Bloomberg mentioned the Segways when asked about pedicabs, another alternate mode of transportation that he defended.
“I’ve never been in a pedicab in my life, incidentally,” Bloomberg said. “My girlfriend (Diana Taylor) has taken it occasionally. I’m sure there are abuses, but, you know, it’s an environmentally friendly way to see the city.”
During an anecdote about Francis Lewis, a New York signer of the Declaration of Independence, Bloomberg revealed his reliance on technology: Bloomberg said he Googled Lewis’ name, “but I have verbal Google because I can’t spell,” he said. “I’d have trouble with Lewis, much less Francis.”
Vandal bulletin
Southbridge Towers resident Larry Vide tells us that a vandal broke into the new anti-privatization bulletin board last week and removed Vide’s letter and all of the other material except for “a graph that nobody could understand anyway.”
He said the Building 6 board was “ordered on high from Albany,” presumably from Attorney General Andrew Cuomo, who’s reviewing the complex’s document on leaving its middle class housing program. As we reported last week, Cuomo has an informal gag order on the board of directors because they are technically the sponsors of the privatization application.
Vide said clearly a “fanatic” who wants to leave Mitchell-Lama is trying to silence Southbridge voices, but he acknowledged that neither side is clean on the zealot front. “We have fanatics on our side, but they’re not violent,” Vide said.
He credited management — which answers to the pro-privatization board elected by Southbridgers — for fixing the lock at 100 Beekman St. quickly, but he’s angered by the act.
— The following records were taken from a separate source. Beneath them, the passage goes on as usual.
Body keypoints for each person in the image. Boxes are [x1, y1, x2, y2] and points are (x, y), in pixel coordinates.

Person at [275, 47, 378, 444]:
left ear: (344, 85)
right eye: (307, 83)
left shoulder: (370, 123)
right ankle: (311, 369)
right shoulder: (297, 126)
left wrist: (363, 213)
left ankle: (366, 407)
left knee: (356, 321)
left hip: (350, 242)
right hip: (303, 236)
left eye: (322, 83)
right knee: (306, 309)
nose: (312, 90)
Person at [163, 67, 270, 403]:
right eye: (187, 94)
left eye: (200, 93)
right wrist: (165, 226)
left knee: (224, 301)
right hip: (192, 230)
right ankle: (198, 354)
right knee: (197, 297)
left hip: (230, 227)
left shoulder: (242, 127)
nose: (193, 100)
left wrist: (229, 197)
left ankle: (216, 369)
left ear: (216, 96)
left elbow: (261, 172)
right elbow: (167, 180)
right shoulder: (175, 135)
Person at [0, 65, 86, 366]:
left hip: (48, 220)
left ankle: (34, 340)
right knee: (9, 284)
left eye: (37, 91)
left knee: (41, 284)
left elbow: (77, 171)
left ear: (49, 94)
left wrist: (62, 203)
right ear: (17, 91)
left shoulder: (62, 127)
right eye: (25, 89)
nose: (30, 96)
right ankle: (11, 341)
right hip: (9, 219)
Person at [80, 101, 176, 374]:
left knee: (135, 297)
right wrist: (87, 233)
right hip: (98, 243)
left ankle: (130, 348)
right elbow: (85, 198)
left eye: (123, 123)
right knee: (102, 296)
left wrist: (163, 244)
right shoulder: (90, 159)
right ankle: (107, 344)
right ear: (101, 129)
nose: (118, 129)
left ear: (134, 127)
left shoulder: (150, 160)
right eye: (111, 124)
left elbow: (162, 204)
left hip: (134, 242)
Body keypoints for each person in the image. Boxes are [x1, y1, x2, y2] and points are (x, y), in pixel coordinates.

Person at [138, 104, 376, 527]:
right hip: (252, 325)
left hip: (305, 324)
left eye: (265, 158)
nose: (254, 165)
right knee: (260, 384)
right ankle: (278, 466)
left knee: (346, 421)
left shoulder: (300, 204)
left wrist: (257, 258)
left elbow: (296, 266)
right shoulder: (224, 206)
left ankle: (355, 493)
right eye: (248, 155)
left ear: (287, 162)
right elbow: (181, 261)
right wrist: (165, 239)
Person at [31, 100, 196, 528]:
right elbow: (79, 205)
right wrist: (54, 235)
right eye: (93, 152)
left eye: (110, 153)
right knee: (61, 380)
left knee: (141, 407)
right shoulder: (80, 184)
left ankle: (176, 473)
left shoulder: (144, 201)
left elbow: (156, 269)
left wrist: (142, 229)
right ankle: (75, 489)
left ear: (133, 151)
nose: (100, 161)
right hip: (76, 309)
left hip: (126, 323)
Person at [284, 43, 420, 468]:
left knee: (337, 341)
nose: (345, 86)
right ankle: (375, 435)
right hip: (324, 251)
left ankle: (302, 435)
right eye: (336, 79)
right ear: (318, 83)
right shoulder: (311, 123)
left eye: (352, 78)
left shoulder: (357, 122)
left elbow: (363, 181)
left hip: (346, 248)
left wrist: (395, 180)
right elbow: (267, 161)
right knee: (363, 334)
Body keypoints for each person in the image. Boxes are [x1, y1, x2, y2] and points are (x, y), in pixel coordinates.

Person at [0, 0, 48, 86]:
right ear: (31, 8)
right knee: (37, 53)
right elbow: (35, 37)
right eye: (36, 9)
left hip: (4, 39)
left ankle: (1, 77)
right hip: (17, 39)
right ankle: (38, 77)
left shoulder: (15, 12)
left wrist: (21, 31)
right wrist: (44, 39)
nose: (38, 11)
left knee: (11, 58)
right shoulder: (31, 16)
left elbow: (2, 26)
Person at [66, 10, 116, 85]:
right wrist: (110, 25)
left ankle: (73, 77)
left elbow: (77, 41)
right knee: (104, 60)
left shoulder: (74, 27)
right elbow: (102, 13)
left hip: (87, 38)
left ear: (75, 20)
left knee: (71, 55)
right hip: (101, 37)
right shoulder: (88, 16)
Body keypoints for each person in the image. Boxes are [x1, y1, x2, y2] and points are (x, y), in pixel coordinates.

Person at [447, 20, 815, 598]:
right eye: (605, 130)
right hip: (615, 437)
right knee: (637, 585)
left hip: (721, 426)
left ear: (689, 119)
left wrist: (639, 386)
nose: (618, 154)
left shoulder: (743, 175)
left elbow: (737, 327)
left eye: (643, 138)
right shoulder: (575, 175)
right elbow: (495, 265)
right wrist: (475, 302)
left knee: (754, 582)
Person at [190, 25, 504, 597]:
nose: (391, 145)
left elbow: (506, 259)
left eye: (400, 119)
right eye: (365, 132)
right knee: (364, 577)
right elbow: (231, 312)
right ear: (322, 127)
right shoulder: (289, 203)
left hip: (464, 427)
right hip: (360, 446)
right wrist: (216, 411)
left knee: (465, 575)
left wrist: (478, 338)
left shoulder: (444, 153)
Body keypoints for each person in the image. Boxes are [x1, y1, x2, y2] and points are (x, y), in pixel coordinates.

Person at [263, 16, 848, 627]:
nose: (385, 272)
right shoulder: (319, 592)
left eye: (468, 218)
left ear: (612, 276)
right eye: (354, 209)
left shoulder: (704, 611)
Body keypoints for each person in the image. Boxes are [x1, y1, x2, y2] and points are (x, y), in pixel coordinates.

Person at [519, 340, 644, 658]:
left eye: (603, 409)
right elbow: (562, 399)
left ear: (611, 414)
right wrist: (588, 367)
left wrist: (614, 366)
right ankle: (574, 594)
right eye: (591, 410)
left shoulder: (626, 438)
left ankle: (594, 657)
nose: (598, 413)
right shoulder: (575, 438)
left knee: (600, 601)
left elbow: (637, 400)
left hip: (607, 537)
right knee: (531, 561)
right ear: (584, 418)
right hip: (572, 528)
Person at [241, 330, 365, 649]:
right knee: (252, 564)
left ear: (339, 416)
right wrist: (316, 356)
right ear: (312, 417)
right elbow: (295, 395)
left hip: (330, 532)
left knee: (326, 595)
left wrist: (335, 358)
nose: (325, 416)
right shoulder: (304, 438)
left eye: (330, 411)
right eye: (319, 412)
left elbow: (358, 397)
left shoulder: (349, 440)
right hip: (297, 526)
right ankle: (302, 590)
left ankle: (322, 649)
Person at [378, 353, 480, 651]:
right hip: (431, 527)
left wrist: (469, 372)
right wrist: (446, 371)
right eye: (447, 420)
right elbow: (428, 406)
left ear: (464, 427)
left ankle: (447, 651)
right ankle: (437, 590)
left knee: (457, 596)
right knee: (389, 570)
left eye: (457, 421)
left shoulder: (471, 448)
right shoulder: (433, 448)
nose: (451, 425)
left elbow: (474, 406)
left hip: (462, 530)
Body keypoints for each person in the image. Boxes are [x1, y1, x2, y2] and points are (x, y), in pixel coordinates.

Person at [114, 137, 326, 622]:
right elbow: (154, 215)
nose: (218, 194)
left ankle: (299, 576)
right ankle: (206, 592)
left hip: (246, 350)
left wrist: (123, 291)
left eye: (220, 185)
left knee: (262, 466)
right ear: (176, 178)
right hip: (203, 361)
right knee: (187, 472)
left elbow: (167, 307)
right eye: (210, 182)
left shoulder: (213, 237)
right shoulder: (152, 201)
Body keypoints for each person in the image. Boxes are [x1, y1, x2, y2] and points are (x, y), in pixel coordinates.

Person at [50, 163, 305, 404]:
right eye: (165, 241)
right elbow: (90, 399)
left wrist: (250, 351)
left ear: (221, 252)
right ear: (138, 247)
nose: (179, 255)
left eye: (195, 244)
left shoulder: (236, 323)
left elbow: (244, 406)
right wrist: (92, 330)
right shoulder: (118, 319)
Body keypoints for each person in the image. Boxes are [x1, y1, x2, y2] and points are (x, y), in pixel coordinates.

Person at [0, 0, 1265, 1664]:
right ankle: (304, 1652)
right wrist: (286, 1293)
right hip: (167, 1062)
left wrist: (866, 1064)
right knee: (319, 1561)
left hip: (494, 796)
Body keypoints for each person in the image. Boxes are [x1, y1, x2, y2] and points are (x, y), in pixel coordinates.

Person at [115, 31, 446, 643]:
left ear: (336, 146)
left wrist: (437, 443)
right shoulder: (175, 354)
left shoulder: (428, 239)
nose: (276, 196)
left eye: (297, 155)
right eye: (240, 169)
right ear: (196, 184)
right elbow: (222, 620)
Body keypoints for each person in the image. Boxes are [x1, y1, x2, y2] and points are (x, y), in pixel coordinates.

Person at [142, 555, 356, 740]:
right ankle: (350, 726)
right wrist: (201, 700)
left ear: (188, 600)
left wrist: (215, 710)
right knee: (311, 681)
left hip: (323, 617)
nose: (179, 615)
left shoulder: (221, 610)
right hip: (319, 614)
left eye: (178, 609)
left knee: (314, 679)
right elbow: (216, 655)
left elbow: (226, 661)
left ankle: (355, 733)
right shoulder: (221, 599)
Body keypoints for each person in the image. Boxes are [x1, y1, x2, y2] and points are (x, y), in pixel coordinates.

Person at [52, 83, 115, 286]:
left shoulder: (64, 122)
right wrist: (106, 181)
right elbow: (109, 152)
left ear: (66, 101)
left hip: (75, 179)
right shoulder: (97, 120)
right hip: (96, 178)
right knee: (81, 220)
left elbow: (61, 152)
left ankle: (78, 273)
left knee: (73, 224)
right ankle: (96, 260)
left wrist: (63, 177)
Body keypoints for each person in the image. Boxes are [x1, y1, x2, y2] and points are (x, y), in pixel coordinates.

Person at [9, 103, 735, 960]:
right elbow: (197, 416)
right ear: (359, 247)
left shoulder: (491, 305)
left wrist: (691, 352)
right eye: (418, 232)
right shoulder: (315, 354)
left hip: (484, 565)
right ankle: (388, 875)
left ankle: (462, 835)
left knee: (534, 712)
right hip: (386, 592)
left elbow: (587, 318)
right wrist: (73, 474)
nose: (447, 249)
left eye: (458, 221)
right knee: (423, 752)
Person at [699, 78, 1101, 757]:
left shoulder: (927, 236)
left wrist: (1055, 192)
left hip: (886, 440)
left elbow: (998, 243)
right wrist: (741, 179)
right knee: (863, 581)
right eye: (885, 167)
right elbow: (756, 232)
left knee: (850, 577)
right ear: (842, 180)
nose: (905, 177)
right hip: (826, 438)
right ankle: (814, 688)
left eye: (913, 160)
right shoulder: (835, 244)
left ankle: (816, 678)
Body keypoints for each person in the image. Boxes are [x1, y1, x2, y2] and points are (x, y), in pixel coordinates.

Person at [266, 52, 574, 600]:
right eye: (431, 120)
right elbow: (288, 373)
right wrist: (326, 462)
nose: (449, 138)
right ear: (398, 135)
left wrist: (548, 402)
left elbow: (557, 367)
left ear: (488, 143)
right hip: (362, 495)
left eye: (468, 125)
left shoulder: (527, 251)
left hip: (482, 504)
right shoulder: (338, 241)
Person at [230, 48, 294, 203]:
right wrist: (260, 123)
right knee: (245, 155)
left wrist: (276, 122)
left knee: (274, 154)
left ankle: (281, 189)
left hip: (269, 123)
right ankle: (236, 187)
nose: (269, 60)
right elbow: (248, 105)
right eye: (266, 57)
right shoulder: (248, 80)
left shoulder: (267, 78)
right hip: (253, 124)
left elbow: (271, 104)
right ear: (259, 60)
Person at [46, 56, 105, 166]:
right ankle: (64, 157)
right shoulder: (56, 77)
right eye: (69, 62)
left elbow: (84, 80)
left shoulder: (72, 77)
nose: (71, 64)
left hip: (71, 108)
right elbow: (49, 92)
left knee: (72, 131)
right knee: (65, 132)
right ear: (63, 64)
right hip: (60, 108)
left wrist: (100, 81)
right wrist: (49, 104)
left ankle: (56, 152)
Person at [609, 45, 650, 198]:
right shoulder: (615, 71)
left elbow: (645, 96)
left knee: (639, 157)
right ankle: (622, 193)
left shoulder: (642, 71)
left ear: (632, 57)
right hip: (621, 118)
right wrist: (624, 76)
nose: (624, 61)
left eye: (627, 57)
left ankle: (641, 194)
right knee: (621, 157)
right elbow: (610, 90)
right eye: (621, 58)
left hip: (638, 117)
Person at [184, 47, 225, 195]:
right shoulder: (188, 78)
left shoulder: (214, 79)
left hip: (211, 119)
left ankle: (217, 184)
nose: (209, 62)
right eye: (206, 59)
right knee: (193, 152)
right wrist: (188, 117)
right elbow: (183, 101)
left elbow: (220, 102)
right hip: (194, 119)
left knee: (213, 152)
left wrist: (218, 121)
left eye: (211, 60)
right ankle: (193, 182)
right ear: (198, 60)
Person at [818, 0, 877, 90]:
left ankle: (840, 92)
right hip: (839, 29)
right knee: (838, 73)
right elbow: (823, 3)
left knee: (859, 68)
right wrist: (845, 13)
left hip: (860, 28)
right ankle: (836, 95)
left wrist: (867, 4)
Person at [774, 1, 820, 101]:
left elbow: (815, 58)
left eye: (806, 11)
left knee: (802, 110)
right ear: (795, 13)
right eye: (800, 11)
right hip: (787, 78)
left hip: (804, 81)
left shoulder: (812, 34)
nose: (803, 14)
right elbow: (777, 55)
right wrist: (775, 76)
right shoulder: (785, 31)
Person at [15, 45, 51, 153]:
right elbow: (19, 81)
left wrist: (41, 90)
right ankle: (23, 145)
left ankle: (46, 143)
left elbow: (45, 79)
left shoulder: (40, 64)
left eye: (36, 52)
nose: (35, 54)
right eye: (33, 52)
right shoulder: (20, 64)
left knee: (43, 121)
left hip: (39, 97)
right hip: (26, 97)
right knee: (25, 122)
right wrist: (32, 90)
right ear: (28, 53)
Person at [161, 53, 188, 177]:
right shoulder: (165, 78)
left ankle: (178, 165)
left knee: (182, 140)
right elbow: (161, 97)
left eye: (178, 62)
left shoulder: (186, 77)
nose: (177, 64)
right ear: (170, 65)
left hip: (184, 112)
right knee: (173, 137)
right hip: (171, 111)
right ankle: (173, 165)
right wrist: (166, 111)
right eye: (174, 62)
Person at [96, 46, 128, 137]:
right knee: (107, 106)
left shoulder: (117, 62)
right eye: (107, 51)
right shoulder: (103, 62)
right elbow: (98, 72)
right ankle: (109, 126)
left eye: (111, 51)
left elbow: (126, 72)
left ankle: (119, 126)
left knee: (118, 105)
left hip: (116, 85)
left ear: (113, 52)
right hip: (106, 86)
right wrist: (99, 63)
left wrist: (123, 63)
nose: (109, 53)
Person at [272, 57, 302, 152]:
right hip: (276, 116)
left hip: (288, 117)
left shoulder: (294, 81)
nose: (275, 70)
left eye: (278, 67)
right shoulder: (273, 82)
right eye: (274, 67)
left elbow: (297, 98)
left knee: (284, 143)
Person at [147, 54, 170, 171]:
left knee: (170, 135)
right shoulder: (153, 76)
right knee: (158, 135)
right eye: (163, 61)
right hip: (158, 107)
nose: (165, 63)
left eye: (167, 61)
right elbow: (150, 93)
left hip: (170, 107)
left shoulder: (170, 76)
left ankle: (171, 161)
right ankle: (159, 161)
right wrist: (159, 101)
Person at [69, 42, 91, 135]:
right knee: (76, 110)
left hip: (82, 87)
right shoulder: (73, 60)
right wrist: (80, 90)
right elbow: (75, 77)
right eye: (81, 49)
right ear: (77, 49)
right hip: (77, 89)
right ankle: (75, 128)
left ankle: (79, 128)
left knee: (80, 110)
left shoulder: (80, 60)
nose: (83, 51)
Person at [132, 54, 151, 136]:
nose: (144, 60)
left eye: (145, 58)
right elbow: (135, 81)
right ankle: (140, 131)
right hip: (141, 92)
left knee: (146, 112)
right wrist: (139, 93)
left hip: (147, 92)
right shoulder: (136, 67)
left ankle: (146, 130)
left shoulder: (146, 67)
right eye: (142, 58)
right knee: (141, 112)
“It was a crime,” he said. “It lasted seven or eight hours.”
No to non-Jews
The dark-suited men chasing down strangers near the World Trade Center site last week were not selling anything, though they were as persistent as salesmen. Carrying a ceremonial lulav (collection of plants) and etrog (similar to a lemon), the Lubavitcher Jews from Crown Heights hoped to convince secular Jews on Lower Manhattan’s streets to stop for a moment and say a blessing in honor of the holiday of Sukkot.
Jacob Benadiba, 23, was one of about a dozen hopeful Lubavitchers on Church St. last Thursday following people up and down the block, asking, “Are you Jewish?”
Most people ignored him, and UnderCover asked if anyone had responded negatively.
“Only Jews get bothered,” Benadiba said. “Everybody else doesn’t care.”
Pricey ice rink
The Battery Park City Authority has to sink an extra $116,000 into the new ice rink coming to the ballfields this winter, but the authority is not backing off the project.
“We believe that even at a cost of $116,000, it’s still a worthwhile thing to do,” said Jim Cavanaugh, president of the B.P.C.A. Cavanaugh pointed out that the 17,000-square-foot B.P.C. rink will be the only one in Lower Manhattan, since the rink at the Seaport last year isn’t coming back.
The reason for the price increase is that the authority will not be able to rout electricity to the rink in time for its December opening, so they will have to use a generator instead, like the rink in Bryant Park. In future years, once the electric lines are in place, the authority expects to break even or make a small profit on the rink.